The number of automobile accidents at the corner of Wall and Street is assumed to have Poisson distribution with a mean of five per week. Let A denote the number of automobile accidents that will occur next week. Find

(a) $\Pr[A<3]$

(b) The median of A

(c) $\sigma_A$

Since this is a Poisson distribution, the probability function is:

$\Pr(A=k)=\cfrac{\lambda^k}{k!} e^{-\lambda}\tag{1}$ where $\lambda=5$ because the rate of occurrence is 5 accidents per week. Therefore:

(a) $\Pr[A<3]=e^{-5}(5^0 + 5 ^1 + 5^2/2!)=0.247$

(c) $\sigma_A=\sqrt{\lambda}=\sqrt{5}$

Although I wasn't sure how to calculate (b). Equation (1) is valid for $k>0$ so how do you find the median for a probability distribution which can take an infinite number of k values?

Thanks in advance.


The Median is the value for which at least half are greater than or equal to and at least half are less than or equal to. So you want to find the value such that $\Pr[A<n]<1/2$ and $\Pr[A\le n] \ge 1/2$. This works out to 5.

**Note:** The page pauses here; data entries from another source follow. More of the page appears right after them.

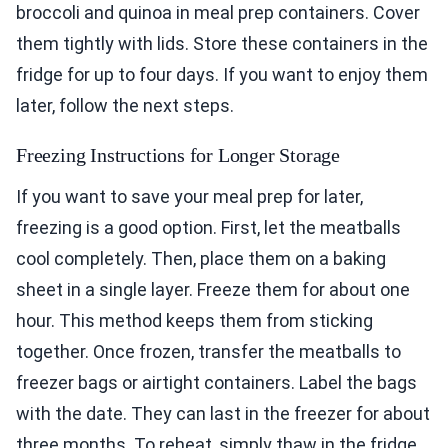
broccoli and quinoa in meal prep containers. Cover
them tightly with lids. Store these containers in the
fridge for up to four days. If you want to enjoy them
later, follow the next steps.
Freezing Instructions for Longer Storage
If you want to save your meal prep for later,
freezing is a good option. First, let the meatballs
cool completely. Then, place them on a baking
sheet in a single layer. Freeze them for about one
hour. This method keeps them from sticking
together. Once frozen, transfer the meatballs to
freezer bags or airtight containers. Label the bags
with the date. They can last in the freezer for about
three months. To reheat, simply thaw in the fridge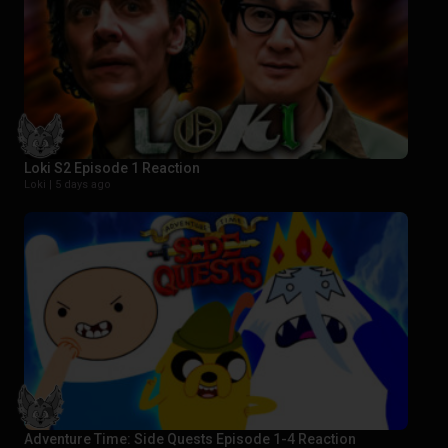
Loki S2 Episode 1 Reaction
Loki |
5 days ago
Adventure Time: Side Quests Episode 1-4 Reaction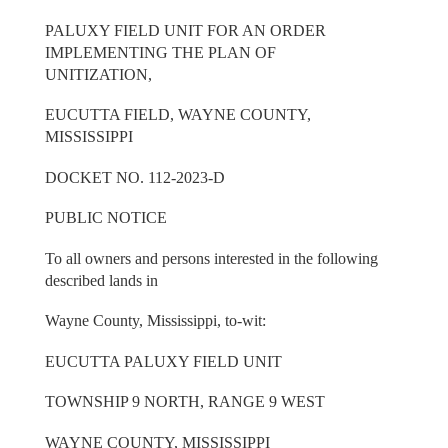
PALUXY FIELD UNIT FOR AN ORDER
IMPLEMENTING THE PLAN OF
UNITIZATION,
EUCUTTA FIELD, WAYNE COUNTY,
MISSISSIPPI
DOCKET NO. 112-2023-D
PUBLIC NOTICE
To all owners and persons interested in the following
described lands in
Wayne County, Mississippi, to-wit:
EUCUTTA PALUXY FIELD UNIT
TOWNSHIP 9 NORTH, RANGE 9 WEST
WAYNE COUNTY, MISSISSIPPI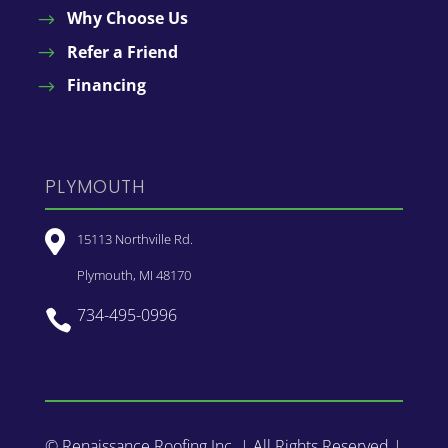
Why Choose Us
Refer a Friend
Financing
PLYMOUTH

15113 Northville Rd.
Plymouth, MI 48170
734-495-0996

© Renaissance Roofing Inc. | All Rights Reserved |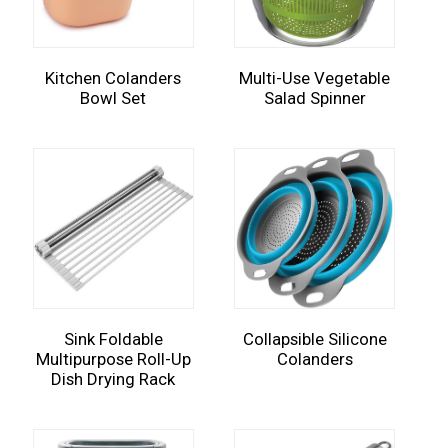
Kitchen Colanders
Multi-Use Vegetable
Bowl Set
Salad Spinner
Sink Foldable
Collapsible Silicone
Multipurpose Roll-Up
Colanders
Dish Drying Rack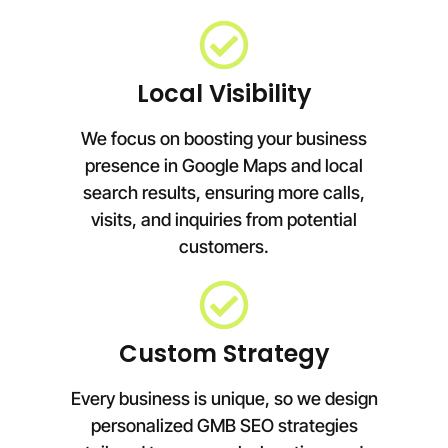
Local Visibility
We focus on boosting your business
presence in Google Maps and local
search results, ensuring more calls,
visits, and inquiries from potential
customers.
Custom Strategy
Every business is unique, so we design
personalized GMB SEO strategies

I think there may be an arithmetic error in your answer to part a (I get about half that)

Part c is almost certainly due to a theorem and not a definition.

  • $\begingroup$ Thanks @deinst. So for a Poisson Distribution, the median always occurs at the expected value. Is this correct? $\endgroup$ – user1527227 Jul 29 '13 at 20:43
  • 1
    $\begingroup$ The median occurs at the point where half of the probability is above or below. With the Poisson distribution the median is always an integer, but the expected value need not be. $\endgroup$ – deinst Jul 30 '13 at 11:35

Part (a) is definitely incorrect. The correct answer is

 Pr[A<3] = 0.1247.  

You can verify this in R - The Statistical Computing Platform:

 ppois(q=2, lambda=5)

where ppois() gives the cumulative probability, i.e. the case where k=0,1,2.

Part (b) To elaborate on @deinst excellent comment: If the distribution is assumed to have a mean of 5.5 accidents per week, then $\lambda=5.5$, but median = 5. That is, while the mean, and therefore expected value, can be a non-intger, the median, as the middle value will always be an integer.

If, however, $\lambda=5.7$, then median = 6.

Interestingly, a closed form for the median of a Poisson distribution is not simple, so we have bounds and an approximation.

Again, in R, the median of a poisson distribution with rate r can be given by:

 mpois <- function(r) { floor(r + 1/3 - 0.02/r) }

so mpois(5.7) is seen to be 6.

The reference for this approximation can be found in Wikipedia: Poisson Properties, referring to a 1994 paper Choi KP (1994) On the medians of Gamma distributions and an equation of Ramanujan. Proc Amer Math Soc 121 (1) 245–251


To complement deinst and Assad's excellent answers, the paper "The median of the Poisson distribution, cited below, proves explicitly (cf. Theorem 1) that for integer parameter $\lambda$, the median is always just $\lambda$. Certainly, for non-integer parameter, the median must be different from the mean.

Adell, J. A.; Jodrá, P., The median of the Poisson distribution, Metrika 61, No. 3, 337-346 (2005). ZBL1079.62014.